Neither the CIA nor the Defense Intelligence Agency thought it probable that Iraq would actually invade Saudi Arabia. As Colin Powell himself later conceded, if Iraq had wanted to invade Saudi Arabia, it had a long border with that country; there was no need to go through Kuwait.
Afterwards, a top American commander admitted to Newsday that the Pentagon had seriously exaggerated the number of Iraq troops. “There was a great disinformation campaign surrounding this war,” he admitted.
The deceit and woeful blunders didn’t end there.
With Saddam’s forces trounced in Kuwait, on February 15, 1991 George H.W. Bush called for the Iraqis to rise up and overthrow Saddam. But, when the Shiites and Kurds responded, and it looked as if their revolt would be successful, Bush not only turned his back on the rebels, but, by allowing Saddam’s ‘defeated” forces to continue to fly their helicopter gunships, while forbidding U.S. forces in Iraq to aid the rebels in any way, the U.S. actually helped the Iraqi dictator crush the uprising with horrific results.
Eventually, because of dramatic TV coverage of the Kurd’s plight, George H.W. Bush was obliged to establish a no-fly zone in the north to protect the Kurds. Since there were no TV cameras in the South, he did nothing to prevent the slaughter of hundreds of thousands of Shiites.

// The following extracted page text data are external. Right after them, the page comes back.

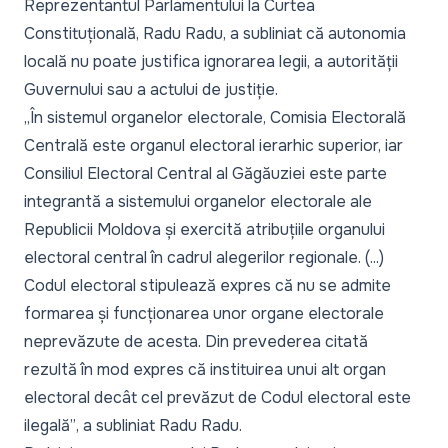
Reprezentantul Parlamentului la Curtea
Constituțională, Radu Radu, a subliniat că autonomia
locală nu poate justifica ignorarea legii, a autorității
Guvernului sau a actului de justiție.
„În sistemul organelor electorale, Comisia Electorală
Centrală este organul electoral ierarhic superior, iar
Consiliul Electoral Central al Găgăuziei este parte
integrantă a sistemului organelor electorale ale
Republicii Moldova și exercită atribuțiile organului
electoral central în cadrul alegerilor regionale. (...)
Codul electoral stipulează expres că nu se admite
formarea și funcționarea unor organe electorale
neprevăzute de acesta. Din prevederea citată
rezultă în mod expres că instituirea unui alt organ
electoral decât cel prevăzut de Codul electoral este
ilegală”
, a subliniat Radu Radu.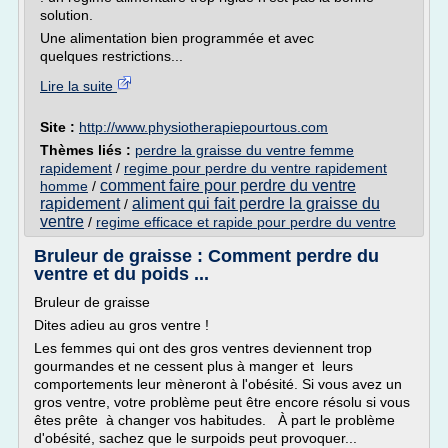
solution.
Une alimentation bien programmée et avec
quelques restrictions...
Lire la suite
Site :
http://www.physiotherapiepourtous.com
Thèmes liés :
perdre la graisse du ventre femme
rapidement
/
regime pour perdre du ventre rapidement
comment faire pour perdre du ventre
homme
/
rapidement
aliment qui fait perdre la graisse du
/
ventre
/
regime efficace et rapide pour perdre du ventre
Bruleur de graisse : Comment perdre du
ventre et du poids ...
Bruleur de graisse
Dites adieu au gros ventre !
Les femmes qui ont des gros ventres deviennent trop
gourmandes et ne cessent plus à manger et leurs
comportements leur mèneront à l'obésité. Si vous avez un
gros ventre, votre problème peut être encore résolu si vous
êtes prête à changer vos habitudes. À part le problème
d'obésité, sachez que le surpoids peut provoquer...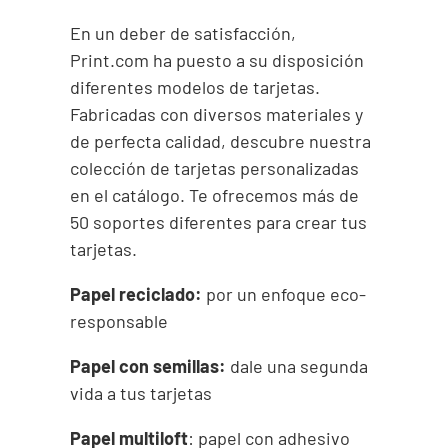
En un deber de satisfacción,
Print.com ha puesto a su disposición
diferentes modelos de tarjetas.
Fabricadas con diversos materiales y
de perfecta calidad, descubre nuestra
colección de tarjetas personalizadas
en el catálogo. Te ofrecemos más de
50 soportes diferentes para crear tus
tarjetas.
Papel reciclado:
por un enfoque eco-
responsable
Papel con semillas:
dale una segunda
vida a tus tarjetas
Papel multiloft
: papel con adhesivo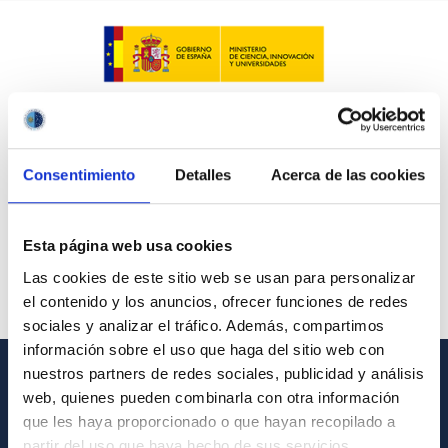
Consentimiento
Detalles
Acerca de las cookies
Esta página web usa cookies
Las cookies de este sitio web se usan para personalizar
el contenido y los anuncios, ofrecer funciones de redes
sociales y analizar el tráfico. Además, compartimos
información sobre el uso que haga del sitio web con
nuestros partners de redes sociales, publicidad y análisis
web, quienes pueden combinarla con otra información
INFORMACIÓN GENERAL
que les haya proporcionado o que hayan recopilado a
Contacto
partir del uso que haya hecho de sus servicios.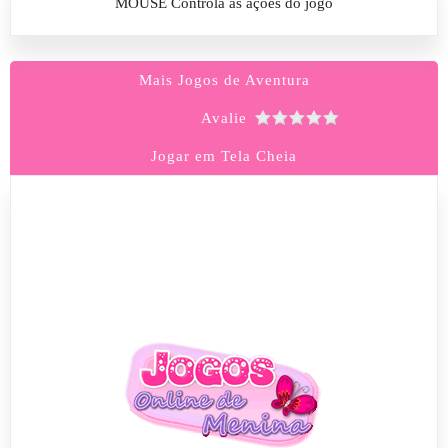
MOUSE Controla as ações do jogo
Mais Jogos de Aventura
Avalie
Jogar em Tela Cheia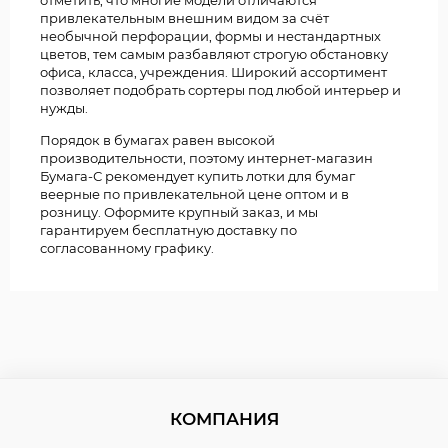
привлекательным внешним видом за счёт
необычной перфорации, формы и нестандартных
цветов, тем самым разбавляют строгую обстановку
офиса, класса, учреждения. Широкий ассортимент
позволяет подобрать сортеры под любой интерьер и
нужды.
Порядок в бумагах равен высокой
производительности, поэтому интернет-магазин
Бумага-С рекомендует купить лотки для бумаг
веерные по привлекательной цене оптом и в
розницу. Оформите крупный заказ, и мы
гарантируем бесплатную доставку по
согласованному графику.
КОМПАНИЯ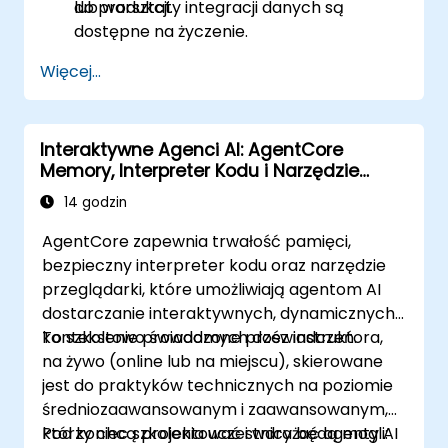
do produkcji.
lub warsztaty integracji danych są
dostępne na życzenie.
Więcej...
Interaktywne Agenci AI: AgentCore
Memory, Interpreter Kodu i Narzędzie
Przeglądarki w Akcji
14 godzin
AgentCore zapewnia trwałość pamięci,
bezpieczny interpreter kodu oraz narzędzie
przeglądarki, które umożliwiają agentom AI
dostarczanie interaktywnych, dynamicznych i
kontekstowo świadomych doświadczeń.
To szkolenie prowadzone przez instruktora,
na żywo (online lub na miejscu), skierowane
jest do praktyków technicznych na poziomie
średniozaawansowanym i zaawansowanym,
którzy chcą projektować i wdrażać agenty AI
Pod koniec szkolenia uczestnicy będą mogli: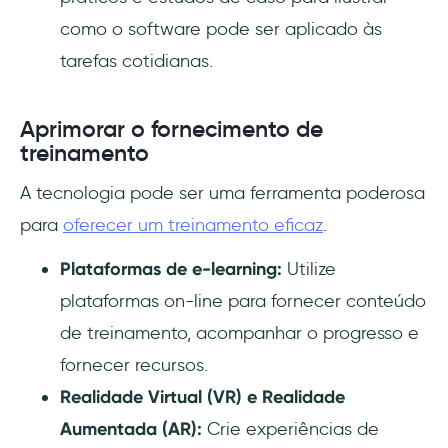
como o software pode ser aplicado às
tarefas cotidianas.
Aprimorar o fornecimento de
treinamento
A tecnologia pode ser uma ferramenta poderosa
para
oferecer um treinamento eficaz
.
Plataformas de e-learning:
Utilize
plataformas on-line para fornecer conteúdo
de treinamento, acompanhar o progresso e
fornecer recursos.
Realidade Virtual (VR) e Realidade
Aumentada (AR):
Crie experiências de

As the killing was still going on, the American president would also deny—falsely—that he had ever called for the revolt.
The reason usually given for his spurning the rebels was fear that, if the Shiites took power, it would dangerously increase Iran’s influence. Bush wanted Saddam out. But he wanted him replaced by a military backed regime amenable to American interests.
There were later leaks by the administration that the Saudis and Turks also warned Bush not to back the uprising because of their fears of Iran. Later, however, many Saudis and Turks have denied that version.
Meanwhile, Saddam Hussein remained in power.
Thus, it was that in 2003, George W. Bush, encouraged by Vice President Cheney and other neo-con advisors, used the 9/11attack by al-Qaeda, which was based in Afghanistan, as an excuse to invade Iraq and complete the Bush family’s unfinished business of ridding the world of Saddam Hussein—a mission that the younger Bush felt his father didn’t have the guts to carry out.
He showed the old man.
And today, almost a quarter of a century after the first Gulf War, after a horrific waste of millions of lives and trillions of dollars, today a Shiite government rules Iraq with some ties to the United States, but even closer ties with Iran. Many of those Iraqi Shiite leaders still hold bitter memories of what they view as America’s betrayal of their uprising in 1991.
And now al-Qaeda has morphed into ISIS or ISIL or DAESH, if you prefer, and America remains mired in its never ending, budget-draining, globe-spanning War Against Terror.